* [What needs to be done] Every line from the top of the records through the one bearing "left shoulder: (384, 361)" is to be reproduced exactly, and pictures are to be left out.

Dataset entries
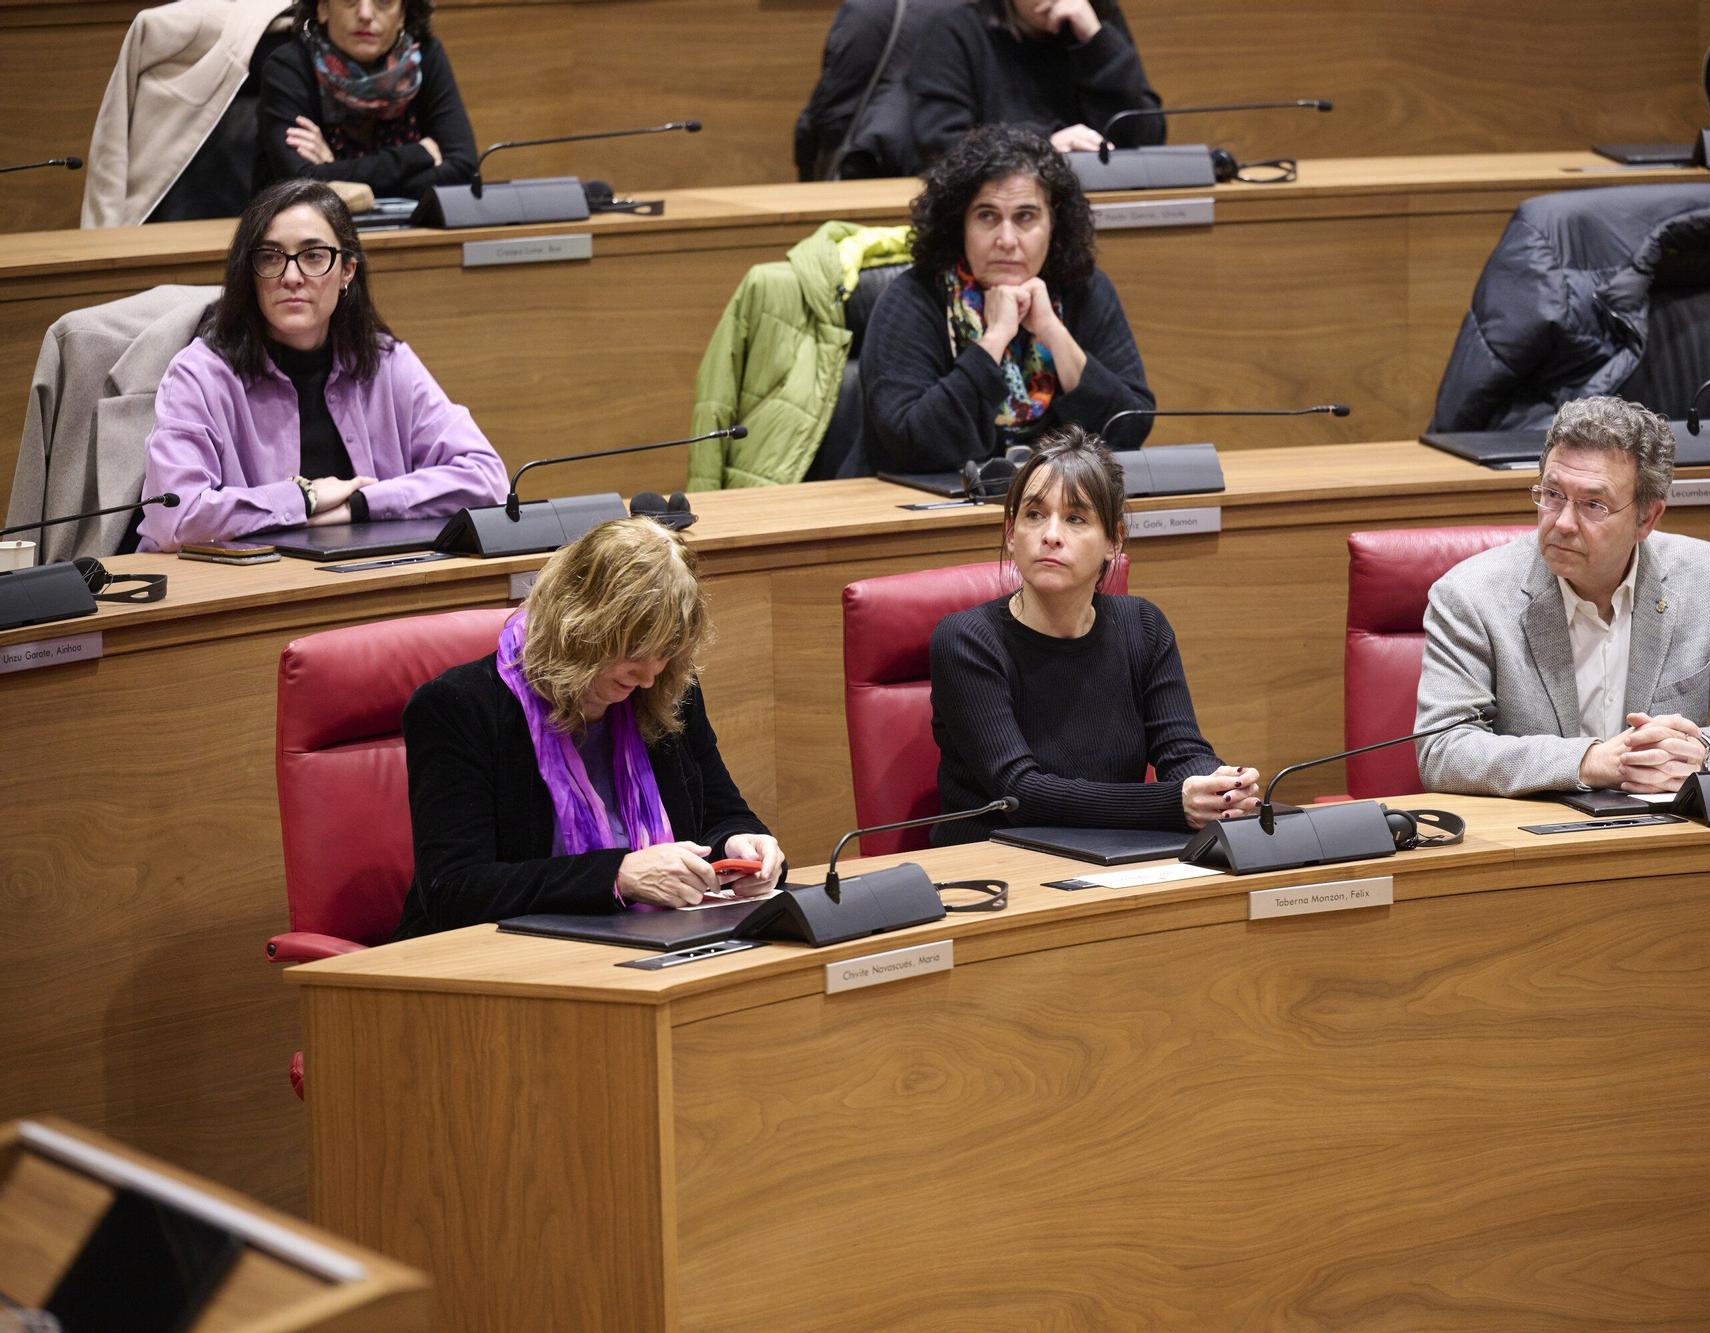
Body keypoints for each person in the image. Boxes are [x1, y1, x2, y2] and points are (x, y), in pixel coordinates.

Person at [395, 518, 784, 937]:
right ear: (581, 627)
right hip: (500, 955)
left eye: (666, 652)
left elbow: (721, 814)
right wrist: (617, 876)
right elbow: (455, 891)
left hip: (650, 937)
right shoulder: (459, 707)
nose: (649, 675)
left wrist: (743, 844)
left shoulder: (664, 689)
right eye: (635, 650)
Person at [1415, 396, 1710, 798]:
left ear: (1647, 518)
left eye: (1593, 504)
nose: (1563, 523)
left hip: (1668, 826)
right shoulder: (1472, 596)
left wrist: (1704, 754)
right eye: (1552, 494)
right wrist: (1589, 762)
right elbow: (1442, 749)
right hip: (1538, 828)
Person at [928, 428, 1257, 845]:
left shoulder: (1143, 627)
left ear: (1113, 542)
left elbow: (1181, 751)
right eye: (1034, 515)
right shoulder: (966, 641)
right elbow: (1019, 794)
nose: (1050, 534)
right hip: (995, 860)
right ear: (1011, 533)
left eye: (1075, 518)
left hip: (1112, 853)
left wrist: (1219, 789)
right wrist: (1172, 804)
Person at [139, 179, 505, 551]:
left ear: (347, 270)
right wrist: (304, 498)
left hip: (362, 575)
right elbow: (175, 519)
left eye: (313, 256)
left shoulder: (384, 361)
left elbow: (487, 478)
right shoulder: (200, 374)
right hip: (243, 580)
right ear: (249, 273)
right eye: (271, 257)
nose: (291, 277)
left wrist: (362, 505)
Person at [862, 125, 1153, 475]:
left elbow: (1130, 426)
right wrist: (994, 339)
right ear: (960, 224)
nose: (1007, 239)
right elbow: (912, 443)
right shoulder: (913, 298)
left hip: (1056, 501)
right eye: (987, 216)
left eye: (1025, 217)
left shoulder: (1083, 289)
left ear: (1053, 223)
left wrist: (1053, 332)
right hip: (926, 502)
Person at [257, 0, 478, 197]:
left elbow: (463, 170)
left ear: (402, 14)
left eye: (384, 1)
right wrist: (417, 156)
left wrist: (334, 173)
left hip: (414, 226)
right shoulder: (289, 67)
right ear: (323, 8)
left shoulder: (424, 56)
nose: (365, 13)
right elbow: (299, 185)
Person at [907, 0, 1164, 165]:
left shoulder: (1098, 21)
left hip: (1098, 196)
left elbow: (1146, 137)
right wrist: (1040, 145)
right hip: (1002, 202)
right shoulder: (956, 30)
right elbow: (940, 144)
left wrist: (1095, 40)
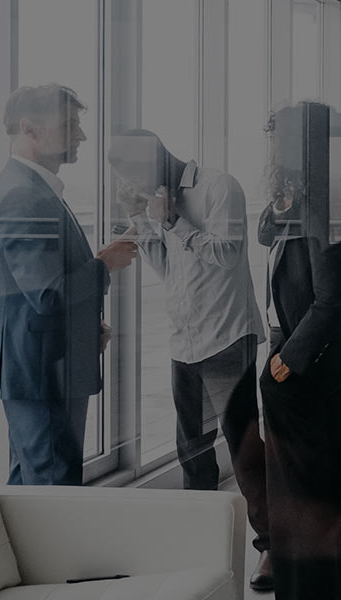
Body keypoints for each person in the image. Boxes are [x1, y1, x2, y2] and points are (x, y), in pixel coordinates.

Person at [106, 129, 274, 567]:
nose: (135, 189)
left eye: (133, 178)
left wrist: (172, 222)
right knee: (193, 451)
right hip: (185, 340)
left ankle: (274, 548)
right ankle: (200, 548)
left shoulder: (220, 186)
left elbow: (228, 253)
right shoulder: (160, 202)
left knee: (243, 450)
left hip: (226, 336)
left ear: (154, 159)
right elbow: (170, 270)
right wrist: (144, 221)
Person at [257, 100, 341, 598]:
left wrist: (285, 363)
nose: (272, 151)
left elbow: (330, 299)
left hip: (307, 358)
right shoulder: (331, 193)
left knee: (300, 490)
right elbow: (266, 231)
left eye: (278, 141)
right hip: (330, 354)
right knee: (338, 478)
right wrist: (281, 198)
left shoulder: (320, 203)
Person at [0, 84, 138, 486]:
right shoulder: (23, 196)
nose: (81, 136)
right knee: (53, 490)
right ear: (30, 129)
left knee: (33, 487)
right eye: (69, 125)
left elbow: (35, 294)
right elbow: (47, 295)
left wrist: (83, 328)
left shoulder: (32, 189)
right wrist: (104, 264)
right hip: (43, 375)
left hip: (42, 368)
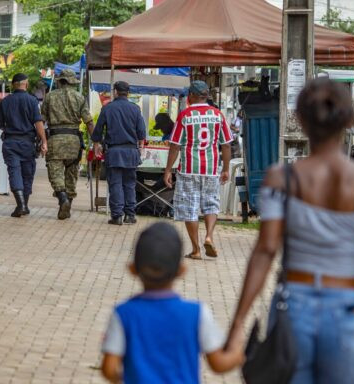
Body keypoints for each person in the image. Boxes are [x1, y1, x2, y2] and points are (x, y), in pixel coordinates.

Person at [224, 78, 354, 383]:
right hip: (346, 309)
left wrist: (237, 325)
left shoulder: (280, 179)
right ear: (349, 121)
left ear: (300, 120)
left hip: (292, 307)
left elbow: (265, 251)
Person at [100, 222, 244, 384]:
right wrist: (239, 353)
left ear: (132, 269)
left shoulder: (123, 313)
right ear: (182, 270)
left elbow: (109, 369)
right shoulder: (197, 313)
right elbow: (219, 364)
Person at [163, 81, 232, 260]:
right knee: (211, 204)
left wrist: (168, 170)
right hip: (211, 169)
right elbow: (226, 144)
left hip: (188, 169)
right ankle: (209, 236)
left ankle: (196, 250)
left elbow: (175, 145)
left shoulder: (185, 115)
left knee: (190, 208)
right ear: (206, 96)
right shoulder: (218, 115)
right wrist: (225, 169)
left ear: (192, 96)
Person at [41, 69, 93, 220]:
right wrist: (96, 141)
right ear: (72, 82)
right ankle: (67, 206)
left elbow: (41, 121)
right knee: (71, 174)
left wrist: (42, 140)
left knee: (55, 173)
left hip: (55, 139)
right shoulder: (79, 97)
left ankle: (63, 199)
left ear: (60, 81)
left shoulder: (50, 97)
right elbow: (89, 122)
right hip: (74, 141)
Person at [92, 81, 146, 226]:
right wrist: (141, 147)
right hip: (131, 152)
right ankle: (130, 215)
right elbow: (141, 132)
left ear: (115, 92)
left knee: (115, 183)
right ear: (128, 93)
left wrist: (96, 145)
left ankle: (117, 216)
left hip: (114, 152)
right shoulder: (135, 109)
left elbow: (98, 130)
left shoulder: (107, 108)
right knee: (129, 184)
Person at [0, 73, 47, 217]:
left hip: (10, 142)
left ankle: (21, 205)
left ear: (13, 85)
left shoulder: (6, 101)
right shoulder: (32, 100)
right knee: (27, 173)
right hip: (27, 143)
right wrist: (44, 141)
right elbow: (38, 122)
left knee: (14, 172)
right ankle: (24, 205)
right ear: (26, 83)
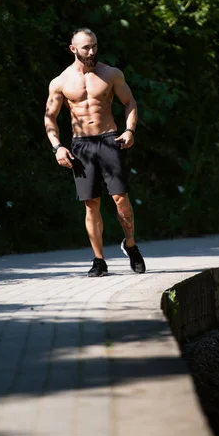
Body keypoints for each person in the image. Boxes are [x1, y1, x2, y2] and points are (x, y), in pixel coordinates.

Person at [44, 28, 146, 277]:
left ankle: (130, 245)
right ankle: (99, 259)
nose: (91, 51)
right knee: (91, 204)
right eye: (86, 47)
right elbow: (50, 117)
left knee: (120, 198)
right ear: (73, 49)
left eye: (94, 46)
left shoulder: (111, 74)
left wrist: (130, 130)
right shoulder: (60, 82)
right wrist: (57, 147)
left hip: (110, 139)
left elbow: (129, 102)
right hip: (81, 146)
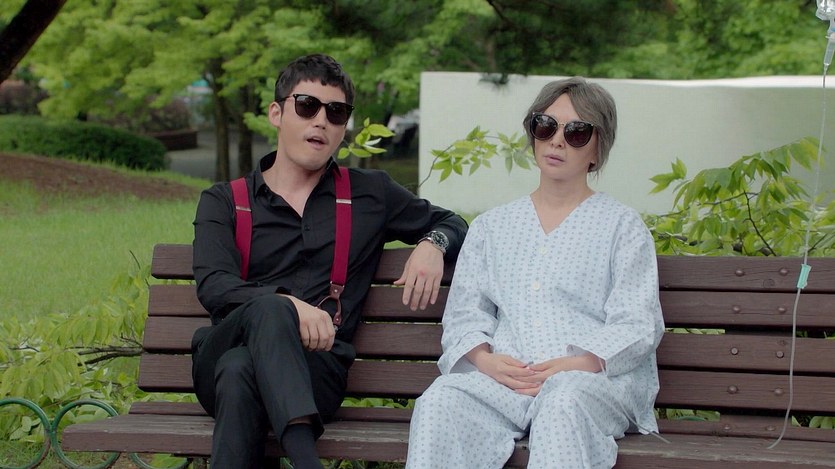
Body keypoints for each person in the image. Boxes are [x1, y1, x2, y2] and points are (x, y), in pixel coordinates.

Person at [190, 53, 467, 469]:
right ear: (276, 113)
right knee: (264, 317)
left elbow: (453, 223)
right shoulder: (225, 200)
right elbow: (214, 285)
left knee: (239, 371)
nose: (321, 120)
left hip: (316, 371)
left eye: (336, 112)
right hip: (221, 352)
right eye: (307, 106)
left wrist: (433, 243)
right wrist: (289, 306)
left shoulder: (370, 194)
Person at [405, 77, 664, 469]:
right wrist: (486, 361)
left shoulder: (622, 227)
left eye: (576, 132)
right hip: (506, 381)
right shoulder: (492, 227)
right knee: (441, 401)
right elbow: (464, 314)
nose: (557, 141)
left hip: (591, 384)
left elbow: (637, 322)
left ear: (598, 148)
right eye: (546, 126)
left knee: (563, 399)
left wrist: (577, 364)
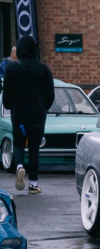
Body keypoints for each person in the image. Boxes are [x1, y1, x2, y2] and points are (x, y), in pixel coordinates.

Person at [2, 36, 54, 195]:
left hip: (19, 115)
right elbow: (50, 95)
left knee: (18, 144)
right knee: (34, 148)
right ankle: (33, 184)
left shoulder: (12, 68)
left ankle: (19, 166)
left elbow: (7, 94)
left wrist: (9, 105)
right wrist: (43, 107)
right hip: (37, 116)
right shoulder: (44, 69)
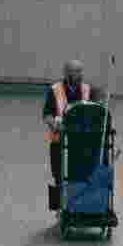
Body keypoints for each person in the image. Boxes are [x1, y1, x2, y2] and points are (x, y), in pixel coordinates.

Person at [45, 58, 92, 202]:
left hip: (80, 141)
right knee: (58, 175)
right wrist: (54, 125)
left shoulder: (88, 89)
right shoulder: (55, 89)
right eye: (75, 71)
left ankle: (79, 204)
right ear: (66, 73)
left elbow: (96, 111)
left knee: (79, 174)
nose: (79, 74)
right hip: (59, 140)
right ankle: (60, 206)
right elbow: (47, 114)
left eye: (80, 71)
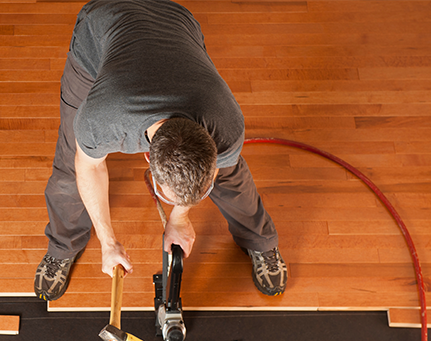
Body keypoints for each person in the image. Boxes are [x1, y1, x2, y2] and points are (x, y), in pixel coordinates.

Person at [34, 0, 287, 302]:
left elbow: (212, 171)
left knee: (232, 174)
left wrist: (179, 219)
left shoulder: (224, 121)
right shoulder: (102, 118)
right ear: (146, 156)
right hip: (102, 26)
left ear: (210, 142)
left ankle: (261, 240)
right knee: (69, 166)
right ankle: (62, 246)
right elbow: (88, 167)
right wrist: (107, 241)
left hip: (173, 19)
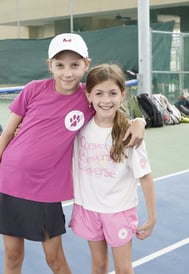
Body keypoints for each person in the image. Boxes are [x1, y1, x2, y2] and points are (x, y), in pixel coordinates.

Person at [0, 33, 146, 274]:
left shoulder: (87, 97)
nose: (67, 73)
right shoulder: (33, 90)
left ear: (86, 65)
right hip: (10, 182)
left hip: (46, 191)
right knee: (13, 255)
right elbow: (6, 134)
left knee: (54, 259)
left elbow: (112, 111)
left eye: (74, 65)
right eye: (60, 65)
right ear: (50, 66)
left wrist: (139, 121)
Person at [70, 64, 156, 274]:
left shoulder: (130, 133)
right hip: (88, 208)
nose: (106, 100)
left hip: (118, 211)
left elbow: (144, 176)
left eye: (112, 93)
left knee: (123, 269)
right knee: (98, 266)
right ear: (88, 95)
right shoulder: (79, 126)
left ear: (123, 95)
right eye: (99, 93)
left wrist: (152, 217)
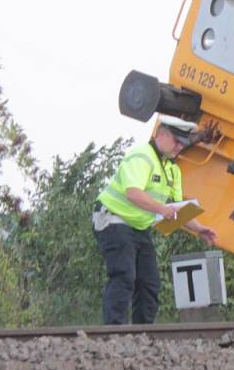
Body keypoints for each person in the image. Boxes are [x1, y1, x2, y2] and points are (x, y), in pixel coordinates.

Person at [93, 114, 218, 325]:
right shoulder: (142, 157)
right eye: (176, 141)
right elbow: (133, 193)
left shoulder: (172, 170)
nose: (180, 146)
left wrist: (199, 229)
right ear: (161, 135)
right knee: (124, 275)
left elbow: (176, 210)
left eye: (183, 143)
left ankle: (143, 333)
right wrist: (161, 208)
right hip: (113, 219)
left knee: (149, 282)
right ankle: (114, 332)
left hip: (137, 227)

* [Completed task]
Body keypoints for each person in the image. Boxes are [x1, y1, x2, y2] and points are (x, y), in pixel coordinates.

Person at [395, 518, 784, 937]:
right ear: (581, 627)
right hip: (500, 955)
left eye: (666, 652)
left elbow: (721, 814)
right wrist: (617, 876)
right elbow: (455, 891)
left hip: (650, 937)
right shoulder: (459, 707)
nose: (649, 675)
left wrist: (743, 844)
left shoulder: (664, 689)
right eye: (635, 650)
Person at [1415, 396, 1710, 798]:
left ear: (1647, 518)
left eye: (1593, 504)
nose: (1563, 523)
left hip: (1668, 826)
right shoulder: (1472, 596)
left wrist: (1704, 754)
right eye: (1552, 494)
right wrist: (1589, 762)
right elbow: (1442, 749)
right hip: (1538, 828)
Person at [928, 428, 1257, 845]:
left shoulder: (1143, 627)
left ear: (1113, 542)
left elbow: (1181, 751)
right eye: (1034, 515)
right shoulder: (966, 641)
right elbow: (1019, 794)
nose: (1050, 534)
right hip: (995, 860)
right ear: (1011, 533)
left eye: (1075, 518)
left hip: (1112, 853)
left wrist: (1219, 789)
right wrist: (1172, 804)
Person at [139, 179, 505, 551]:
left ear: (347, 270)
right wrist: (304, 498)
left hip: (362, 575)
right elbow: (175, 519)
left eye: (313, 256)
left shoulder: (384, 361)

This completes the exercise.